### Required action
Return the data that follows exactly as it appears. Pictures do not belong in the copy.

### Records to use

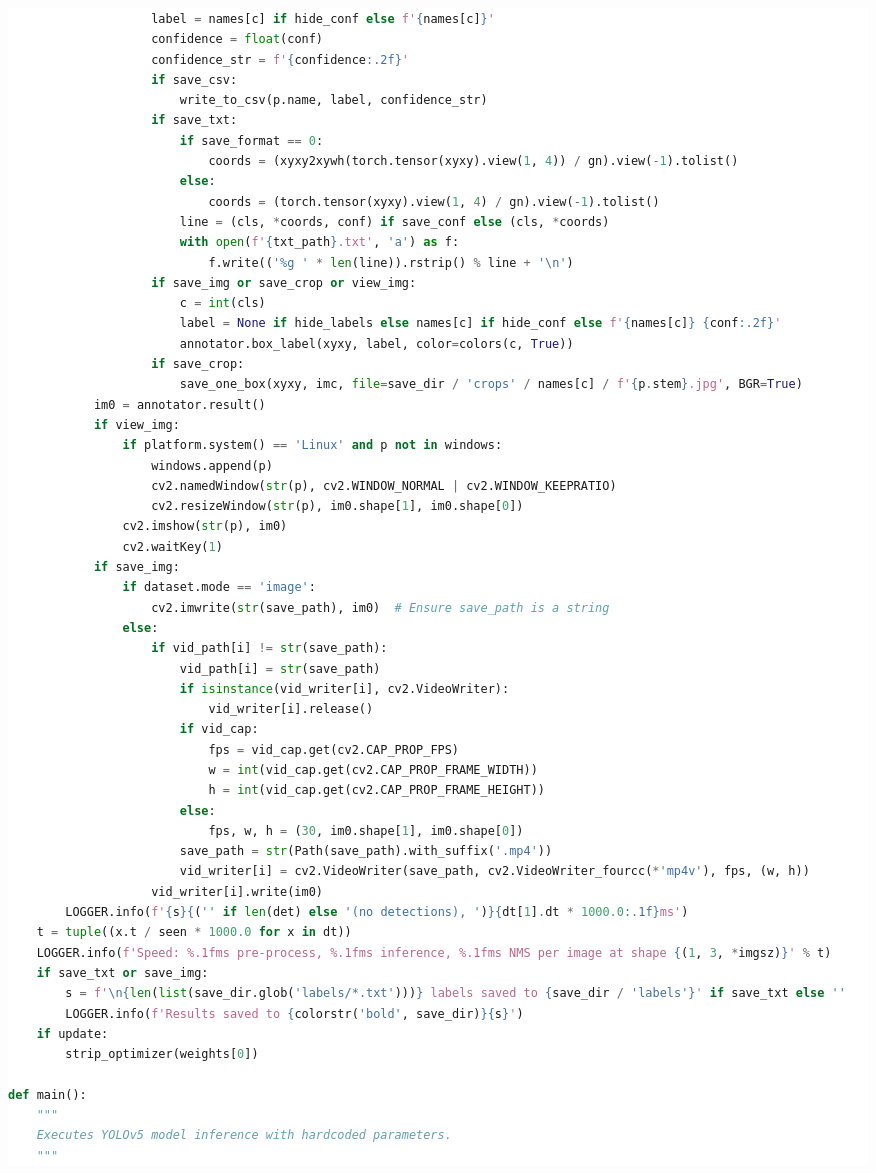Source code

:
 ```python
                    label = names[c] if hide_conf else f'{names[c]}'
                    confidence = float(conf)
                    confidence_str = f'{confidence:.2f}'
                    if save_csv:
                        write_to_csv(p.name, label, confidence_str)
                    if save_txt:
                        if save_format == 0:
                            coords = (xyxy2xywh(torch.tensor(xyxy).view(1, 4)) / gn).view(-1).tolist()
                        else:
                            coords = (torch.tensor(xyxy).view(1, 4) / gn).view(-1).tolist()
                        line = (cls, *coords, conf) if save_conf else (cls, *coords)
                        with open(f'{txt_path}.txt', 'a') as f:
                            f.write(('%g ' * len(line)).rstrip() % line + '\n')
                    if save_img or save_crop or view_img:
                        c = int(cls)
                        label = None if hide_labels else names[c] if hide_conf else f'{names[c]} {conf:.2f}'
                        annotator.box_label(xyxy, label, color=colors(c, True))
                    if save_crop:
                        save_one_box(xyxy, imc, file=save_dir / 'crops' / names[c] / f'{p.stem}.jpg', BGR=True)
            im0 = annotator.result()
            if view_img:
                if platform.system() == 'Linux' and p not in windows:
                    windows.append(p)
                    cv2.namedWindow(str(p), cv2.WINDOW_NORMAL | cv2.WINDOW_KEEPRATIO)
                    cv2.resizeWindow(str(p), im0.shape[1], im0.shape[0])
                cv2.imshow(str(p), im0)
                cv2.waitKey(1)
            if save_img:
                if dataset.mode == 'image':
                    cv2.imwrite(str(save_path), im0)  # Ensure save_path is a string
                else:
                    if vid_path[i] != str(save_path):
                        vid_path[i] = str(save_path)
                        if isinstance(vid_writer[i], cv2.VideoWriter):
                            vid_writer[i].release()
                        if vid_cap:
                            fps = vid_cap.get(cv2.CAP_PROP_FPS)
                            w = int(vid_cap.get(cv2.CAP_PROP_FRAME_WIDTH))
                            h = int(vid_cap.get(cv2.CAP_PROP_FRAME_HEIGHT))
                        else:
                            fps, w, h = (30, im0.shape[1], im0.shape[0])
                        save_path = str(Path(save_path).with_suffix('.mp4'))
                        vid_writer[i] = cv2.VideoWriter(save_path, cv2.VideoWriter_fourcc(*'mp4v'), fps, (w, h))
                    vid_writer[i].write(im0)
        LOGGER.info(f'{s}{('' if len(det) else '(no detections), ')}{dt[1].dt * 1000.0:.1f}ms')
    t = tuple((x.t / seen * 1000.0 for x in dt))
    LOGGER.info(f'Speed: %.1fms pre-process, %.1fms inference, %.1fms NMS per image at shape {(1, 3, *imgsz)}' % t)
    if save_txt or save_img:
        s = f'\n{len(list(save_dir.glob('labels/*.txt')))} labels saved to {save_dir / 'labels'}' if save_txt else ''
        LOGGER.info(f'Results saved to {colorstr('bold', save_dir)}{s}')
    if update:
        strip_optimizer(weights[0])

def main():
    """
    Executes YOLOv5 model inference with hardcoded parameters.
    """
```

### Task output
Source code

:
 ```python
                    label = names[c] if hide_conf else f'{names[c]}'
                    confidence = float(conf)
                    confidence_str = f'{confidence:.2f}'
                    if save_csv:
                        write_to_csv(p.name, label, confidence_str)
                    if save_txt:
                        if save_format == 0:
                            coords = (xyxy2xywh(torch.tensor(xyxy).view(1, 4)) / gn).view(-1).tolist()
                        else:
                            coords = (torch.tensor(xyxy).view(1, 4) / gn).view(-1).tolist()
                        line = (cls, *coords, conf) if save_conf else (cls, *coords)
                        with open(f'{txt_path}.txt', 'a') as f:
                            f.write(('%g ' * len(line)).rstrip() % line + '\n')
                    if save_img or save_crop or view_img:
                        c = int(cls)
                        label = None if hide_labels else names[c] if hide_conf else f'{names[c]} {conf:.2f}'
                        annotator.box_label(xyxy, label, color=colors(c, True))
                    if save_crop:
                        save_one_box(xyxy, imc, file=save_dir / 'crops' / names[c] / f'{p.stem}.jpg', BGR=True)
            im0 = annotator.result()
            if view_img:
                if platform.system() == 'Linux' and p not in windows:
                    windows.append(p)
                    cv2.namedWindow(str(p), cv2.WINDOW_NORMAL | cv2.WINDOW_KEEPRATIO)
                    cv2.resizeWindow(str(p), im0.shape[1], im0.shape[0])
                cv2.imshow(str(p), im0)
                cv2.waitKey(1)
            if save_img:
                if dataset.mode == 'image':
                    cv2.imwrite(str(save_path), im0)  # Ensure save_path is a string
                else:
                    if vid_path[i] != str(save_path):
                        vid_path[i] = str(save_path)
                        if isinstance(vid_writer[i], cv2.VideoWriter):
                            vid_writer[i].release()
                        if vid_cap:
                            fps = vid_cap.get(cv2.CAP_PROP_FPS)
                            w = int(vid_cap.get(cv2.CAP_PROP_FRAME_WIDTH))
                            h = int(vid_cap.get(cv2.CAP_PROP_FRAME_HEIGHT))
                        else:
                            fps, w, h = (30, im0.shape[1], im0.shape[0])
                        save_path = str(Path(save_path).with_suffix('.mp4'))
                        vid_writer[i] = cv2.VideoWriter(save_path, cv2.VideoWriter_fourcc(*'mp4v'), fps, (w, h))
                    vid_writer[i].write(im0)
        LOGGER.info(f'{s}{('' if len(det) else '(no detections), ')}{dt[1].dt * 1000.0:.1f}ms')
    t = tuple((x.t / seen * 1000.0 for x in dt))
    LOGGER.info(f'Speed: %.1fms pre-process, %.1fms inference, %.1fms NMS per image at shape {(1, 3, *imgsz)}' % t)
    if save_txt or save_img:
        s = f'\n{len(list(save_dir.glob('labels/*.txt')))} labels saved to {save_dir / 'labels'}' if save_txt else ''
        LOGGER.info(f'Results saved to {colorstr('bold', save_dir)}{s}')
    if update:
        strip_optimizer(weights[0])

def main():
    """
    Executes YOLOv5 model inference with hardcoded parameters.
    """
```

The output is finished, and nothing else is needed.